# Must to juice volume calculations



## LeChat (Sep 6, 2014)

Hey there,

I am trying to figure out how much acid I need to add to my must to correct it. I have about 44 gallons of juice and grape skins from 432 lbs of grapes that I need to raise by about 4 g of acid per liters. 

My question is as follows: do I adjust based on total volume or do I allow for some skin volume in there?

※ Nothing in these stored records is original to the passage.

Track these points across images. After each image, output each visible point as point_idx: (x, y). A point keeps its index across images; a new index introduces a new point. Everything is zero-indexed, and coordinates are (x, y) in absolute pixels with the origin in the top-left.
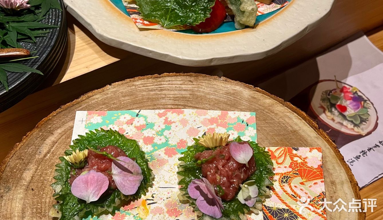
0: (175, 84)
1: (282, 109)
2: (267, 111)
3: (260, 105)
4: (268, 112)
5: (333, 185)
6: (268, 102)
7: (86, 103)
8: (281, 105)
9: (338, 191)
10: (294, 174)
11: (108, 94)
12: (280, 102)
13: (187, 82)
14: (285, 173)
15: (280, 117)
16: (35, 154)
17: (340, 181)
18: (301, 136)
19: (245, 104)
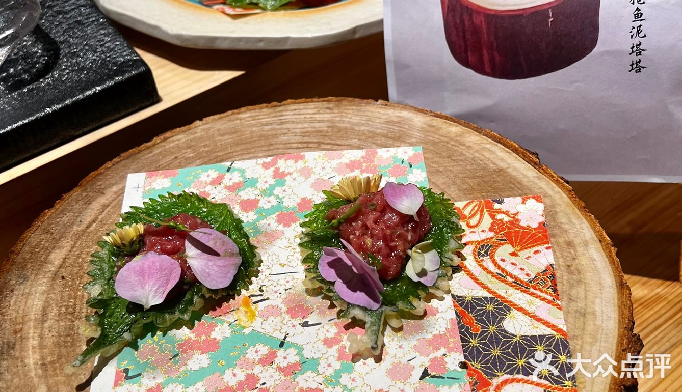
0: (303, 114)
1: (477, 139)
2: (452, 143)
3: (442, 136)
4: (455, 146)
5: (569, 247)
6: (454, 131)
7: (161, 146)
8: (476, 134)
9: (579, 256)
10: (499, 240)
11: (196, 133)
12: (475, 129)
13: (323, 110)
14: (483, 241)
15: (476, 152)
16: (73, 224)
17: (582, 240)
18: (511, 177)
19: (417, 135)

I have very rudimentary tools (TA test kit and hydrometer).

Thanks!


----------



## Boatboy24 (Sep 7, 2014)

I usually estimate 2.5 gallons of wine from a 36lb lug and would adjust based on liquid volume.


----------



## LeChat (Sep 7, 2014)

Thanks Jim!

I have also found a site that says that 65% of the total volume can be assumed to be juice as a rule of thumb.


----------



## salcoco (Sep 8, 2014)

12-15 lbs of grape will equal one gallon of wine. I use this calculation in all of my additions for the last 30 years without failure. Use 15 to be cautious. yours would be about 28 gallons. I would add only half the amount of acid stated and test again. I suggest you add only half now wait till fermentation and clearing is complete taste the wine and then add more acid if needed. also suggest purchasing a PH meter it usually more important that acid measurement.


----------



## JohnT (Sep 8, 2014)

My approach is this.... Unless you filter your must before performing a TA test, your test result can not be accurate. So much of must is pulp, etc, that I figure on my readings as being lower than they actually are. 

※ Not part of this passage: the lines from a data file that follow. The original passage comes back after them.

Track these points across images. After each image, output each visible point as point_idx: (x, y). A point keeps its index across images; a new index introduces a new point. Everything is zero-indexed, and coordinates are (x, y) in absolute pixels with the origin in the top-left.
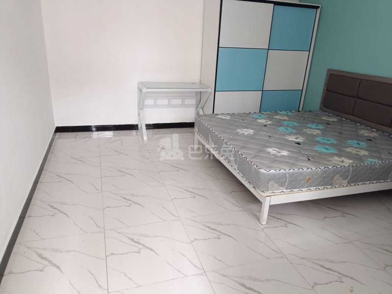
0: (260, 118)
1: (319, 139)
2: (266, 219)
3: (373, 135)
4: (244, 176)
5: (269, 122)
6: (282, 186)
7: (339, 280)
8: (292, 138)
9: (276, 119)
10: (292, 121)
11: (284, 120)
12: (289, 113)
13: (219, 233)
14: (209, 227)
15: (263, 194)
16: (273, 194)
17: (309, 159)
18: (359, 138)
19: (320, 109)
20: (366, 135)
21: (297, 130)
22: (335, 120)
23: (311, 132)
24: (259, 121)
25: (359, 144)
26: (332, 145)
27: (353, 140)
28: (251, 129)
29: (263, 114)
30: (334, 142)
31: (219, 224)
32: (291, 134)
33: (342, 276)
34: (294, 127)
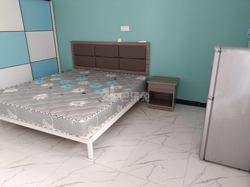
0: (41, 83)
1: (91, 86)
2: (93, 154)
3: (114, 75)
4: (63, 131)
5: (51, 85)
6: (95, 126)
7: (154, 166)
8: (76, 91)
9: (52, 81)
10: (65, 80)
11: (60, 80)
12: (58, 75)
15: (85, 138)
16: (92, 134)
17: (100, 101)
18: (109, 79)
19: (74, 68)
20: (111, 76)
21: (74, 84)
22: (88, 72)
23: (83, 84)
24: (43, 85)
25: (113, 83)
27: (108, 82)
28: (44, 93)
29: (41, 80)
30: (101, 86)
32: (73, 89)
33: (153, 162)
34: (70, 83)
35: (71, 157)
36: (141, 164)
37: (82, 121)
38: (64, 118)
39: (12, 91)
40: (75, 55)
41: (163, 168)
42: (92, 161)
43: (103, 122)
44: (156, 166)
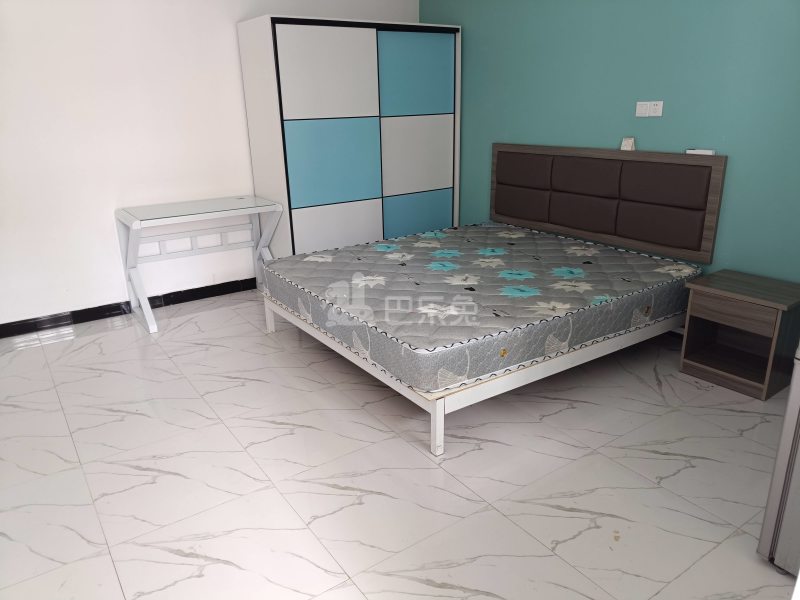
0: (389, 250)
1: (503, 274)
2: (442, 444)
3: (592, 252)
4: (386, 368)
5: (409, 257)
6: (460, 374)
7: (593, 525)
8: (457, 281)
9: (418, 248)
10: (449, 249)
11: (434, 249)
12: (440, 235)
13: (359, 493)
14: (335, 486)
15: (427, 396)
16: (447, 392)
17: (497, 315)
18: (569, 262)
19: (491, 219)
20: (579, 254)
21: (461, 263)
22: (522, 235)
23: (487, 265)
24: (390, 256)
25: (572, 273)
26: (527, 282)
27: (560, 267)
28: (380, 274)
29: (393, 242)
30: (531, 276)
31: (354, 475)
32: (452, 273)
33: (595, 516)
34: (454, 260)
35: (394, 437)
36: (559, 507)
37: (422, 352)
38: (389, 336)
39: (321, 260)
40: (499, 183)
41: (617, 538)
42: (437, 460)
43: (489, 371)
44: (598, 527)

With this in mind, I adjust to a minimum of .58 gpl (if needed) then adjust again when fermentation is over and the wine has cleared somewhat. 

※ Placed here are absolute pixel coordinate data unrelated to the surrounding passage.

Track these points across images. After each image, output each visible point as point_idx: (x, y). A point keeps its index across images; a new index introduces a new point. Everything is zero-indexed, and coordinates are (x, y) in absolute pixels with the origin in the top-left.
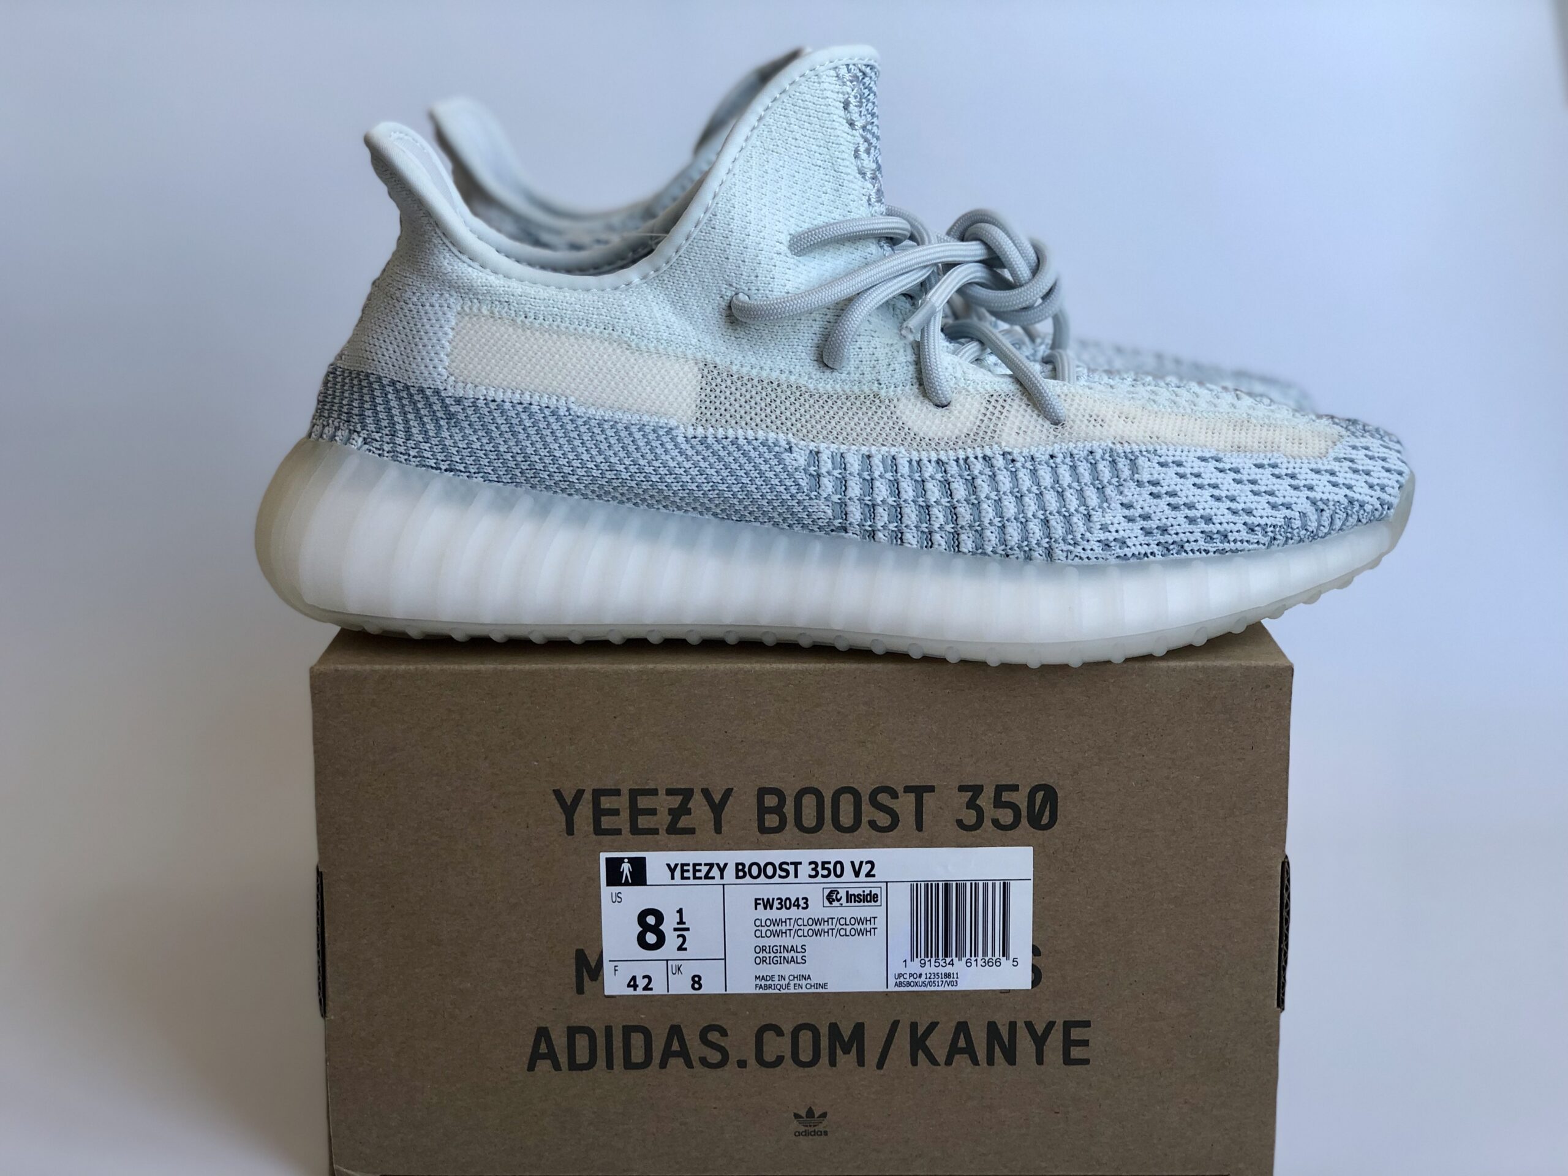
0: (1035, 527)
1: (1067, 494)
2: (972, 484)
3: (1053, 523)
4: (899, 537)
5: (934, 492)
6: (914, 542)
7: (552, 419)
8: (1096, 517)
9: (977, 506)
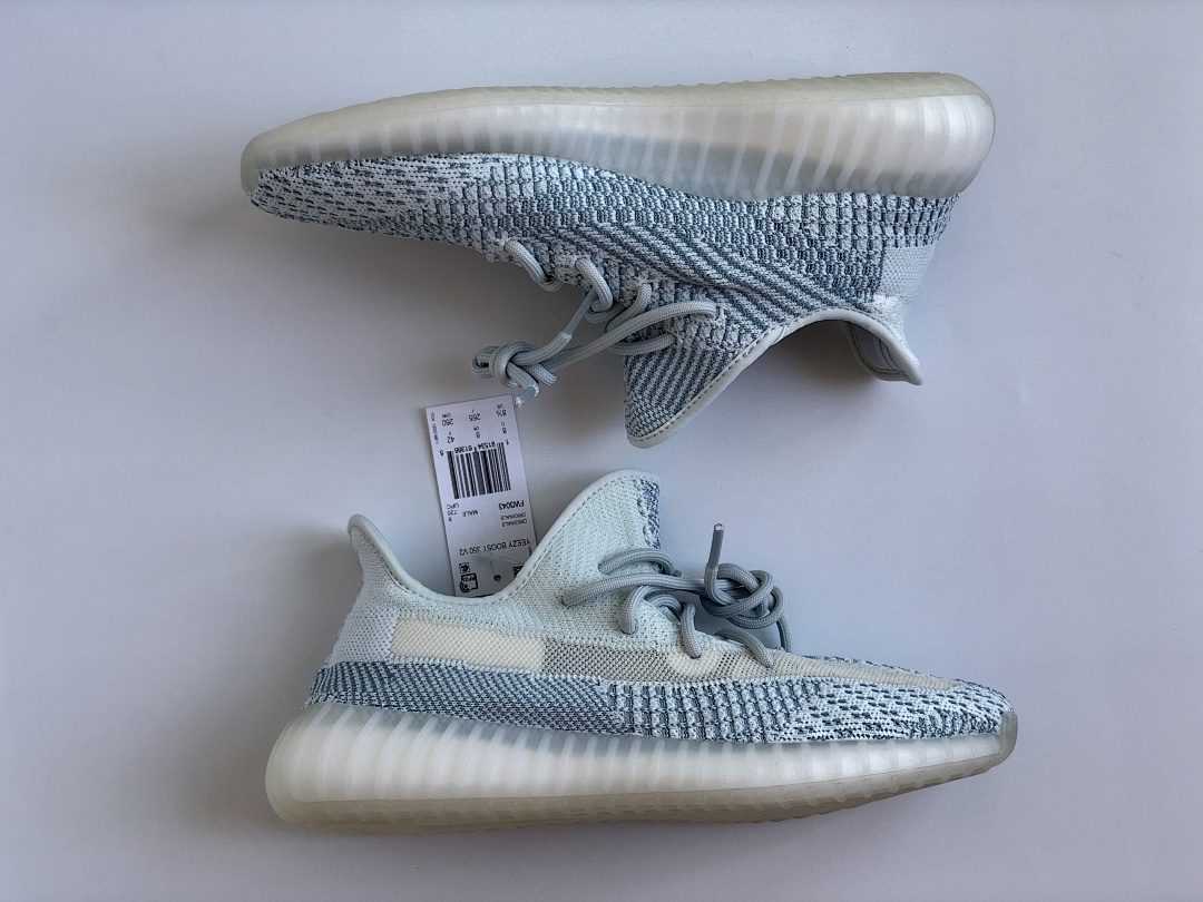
0: (753, 721)
1: (774, 702)
2: (712, 700)
4: (667, 731)
5: (688, 705)
6: (677, 734)
7: (453, 673)
8: (793, 714)
9: (716, 711)
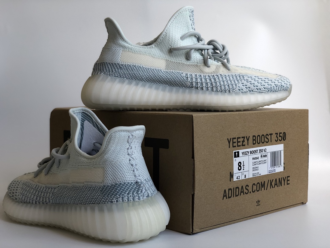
1: (232, 81)
2: (215, 79)
3: (230, 86)
4: (202, 89)
5: (208, 81)
6: (205, 89)
7: (139, 68)
8: (237, 85)
9: (216, 83)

Given your total weight, you can expect about 30 gallons of must. Adjust to that figure.


----------



## sdelli (Sep 8, 2014)

I have played with this quite a bit.... I come up with that you usually get about 10% return of must from a crush.... 500 lbs. of grapes will give you 50 gallons of must. You then usually get between 6% to 7% return from grapes to juice...... Same 500lbs of grapes will yield 30 to 35 gallons of wine depending on your press..... This has always been real close.... As far as raising acid.... I always calculate by the amount of must I am dealing with.... Not the projected amount of juice.


Sam


----------



## LeChat (Sep 9, 2014)

Thanks for all the feedback.

Regarding acid, I will likely adjust based on taste. I am dealing with central valley grapes which are naturally lower in acid and higher in PH. I have adjusted the must somewhat and will be adjusting based on taste after pressing.

I will likely add as much acid as taste allows and PH should be in the "comfort" zone.


----------